Créditos: Ohlalá
—¿Qué lugar ocupan los viajes en tu vida?
—Los viajes para mi están asociados al trabajo, pero de todas formas me encanta viajar, conocer otras culturas, por eso ocupan un lugar primordial.
—Y de todos los lugares que visitaste, ¿cuáles son los tres que más te sorprendieron?
—El Cairo me sorprendió por su historia milenaria; Londres me dio la sensación constante de que algo sucede, como que la Tierra vibra llena de cultura y creatividad.
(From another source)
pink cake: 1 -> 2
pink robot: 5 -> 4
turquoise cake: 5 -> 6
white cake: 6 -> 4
De Hong Kong me sorprendió lo organizados que son a pesar de la cantidad de gente. También su arquitectura, mezcla de lo ancestral antiguo y lo supermoderno.
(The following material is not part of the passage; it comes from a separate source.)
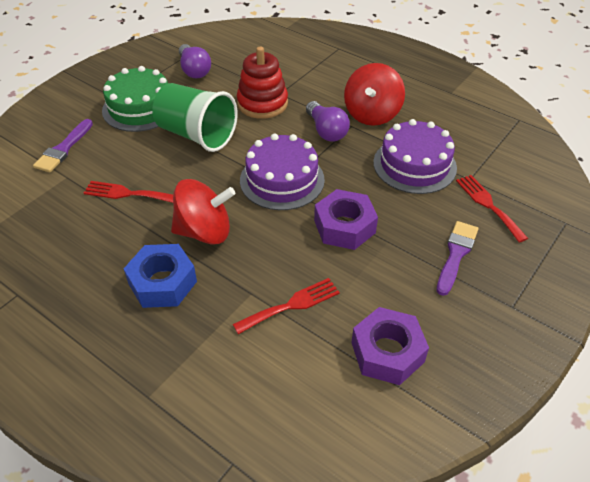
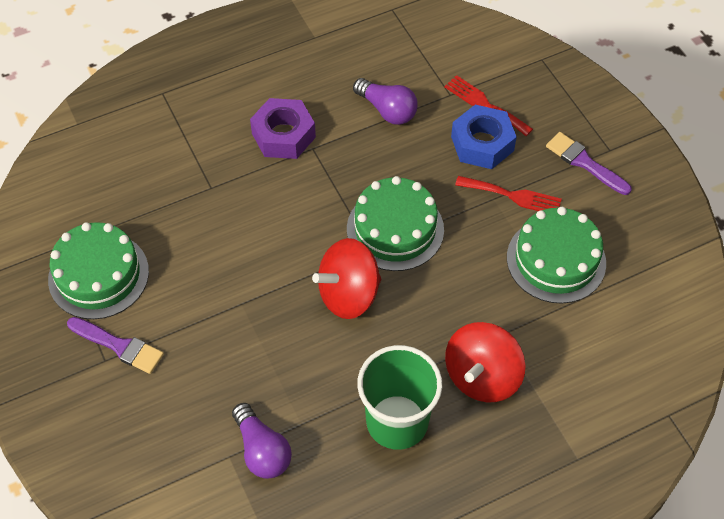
green cake: 1 -> 3
purple cake: 2 -> 0
purple nut: 2 -> 1
red fork: 3 -> 2
red stacking toy: 1 -> 0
—¿Un lugar adonde nunca volverías?
Ninguno.
—¿Aquello que nunca dejás de llevar en un viaje?
—Mis llaves de casa, que son 2, junto con los 8 llaveros de River. Simbólicamente es lo que me permite volver al hogar.
—¿Avión, barco o tren?
—Avión. Porque me gusta llegar rápido.
—¿Cuál es el mayor pecado del turista argentino?
—La soberbia.
—¿Viajaste como mochilero alguna vez?
—No.
—¿El viaje más lejano?
—A Tailandia, en 2006. Viajé por trabajo a un festival.
—¿Y el más duradero?
—De Osaka a Córdoba. Duro 34 horas. Fui solo, llegué y bailé ese mismo día.
—¿Qué es lo que menos extrañás de Buenos Aires cuando estás afuera?
—El desorden del tráfico.
—¿Y lo que más extrañás?
—Mi familia. Mi casa. El asado.
—¿Un día de vacaciones perfecto?
—Desayunamos tranquilos y charlamos en familia. Luego vamos a la playa. Ahí pasamos el día relajados. Compartimos actividades lúdicas y paseos divertidos. Luego nos cambiamos para salir a la noche. Caminamos para conocer ferias y locales regionales. Cenamos tarde y luego miramos una película todos tirados en la cama. Nuestras hijas se duermen. Me quedo charlando con mi esposa, los dos solos trasnochamos.
—¿Algún inconveniente en los aeropuertos?
—Una vez cuando viajaba de Madrid a Buenos Aires, a mi hija Micaela, que tenía 3 años, le compré un juguete a pilas con forma de pelota. Cuando se encendía vibraba al ritmo de una música. En el aeropuerto, la policía me detuvo porque creía que tenía una bomba en la valija. Me muestran en el scan lo que habían visto, luego la policía se alejó y me pidió que yo abriera la valija. El juguete se había encendido. Moraleja: sacar las pilas a los juguetes antes de ponerlos en las valijas.